Film

Film Review: God’s Own Country

By Michael McNulty

Francis Lee’s debut feature film, God’s Own Country, is a delicate and hopeful love story, an intimate portrayal of a budding romance deep in rural Yorkshire that will likely draw comparisons to Ang Lee’s Brokeback Mountain.  But, there is nothing derivate about this Yorkshire set film.

Johnny (Josh O’Connor) shoulders the weight of his family’s ailing farm, his father, Martin (Ian Hart), unable to work as a result of a stroke.  The young man’s life is defined by an uncompromising routine.  He works all day and drinks all night, spends the morning being violently ill, then starts all over again.  Johnny’s only human contact comes in the form of the disapproving mutterings from his father, pressure mounting conversations with his grandmother, Deidre (Gemma Jones), and the occasional throwaway rut in the back of a cold trailer.

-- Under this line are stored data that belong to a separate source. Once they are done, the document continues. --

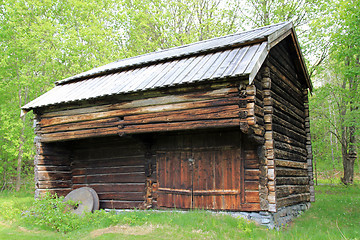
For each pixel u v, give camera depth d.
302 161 11.90
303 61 11.99
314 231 8.03
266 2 22.12
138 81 9.77
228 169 9.08
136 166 11.04
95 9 23.30
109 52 22.41
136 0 24.67
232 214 8.77
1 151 19.67
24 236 8.20
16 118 18.52
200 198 9.38
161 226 8.05
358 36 14.45
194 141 9.78
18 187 19.20
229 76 7.58
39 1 20.39
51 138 11.30
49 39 19.12
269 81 8.97
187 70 9.02
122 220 8.76
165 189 10.11
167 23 24.84
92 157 12.16
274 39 9.19
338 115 21.28
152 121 9.10
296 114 11.87
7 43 18.66
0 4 19.02
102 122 10.16
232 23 24.78
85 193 11.02
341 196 14.64
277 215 8.63
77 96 10.48
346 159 19.80
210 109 8.19
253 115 7.66
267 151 8.63
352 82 18.66
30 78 19.03
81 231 8.30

Life is bleak and lonely and Johnny masks the envy he holds towards his friends, who have all left their small town for the bright lights of bigger cities, behind a tough, cynical skin.  But, amidst all this, we glimpse an underlying tenderness in Johnny that surfaces briefly in quiet moments, the delicate, reassuring pat to the back of one of his cows, a quiet, soothing mutter.

Enter Gheorghe, the handsome, young Romanian with soulful eyes, employed for a week’s worth of work to help with the lambing season and odd jobs around the farm.  He introduces a warmth into Johnny’s life that is initially met with open hostility.  “So you’re a gypsy,” Johnny viciously quips, hoping to get a rise out of Gheorghe.  But it is met with calm composure, “Please don’t call me that.”  And slowly, after a tussle in the mud evolves into something more, a romance blossoms between the two.

Lee masterfully captures the unforgiving nature of country that demands much from the people who inhabit it.  It is a tough, muddy, lonely existence driven by work and yet Lee manages to carve out of the bracing, isolated, windswept Yorkshire hills and gruelling routine a powerful beauty and sense of hope.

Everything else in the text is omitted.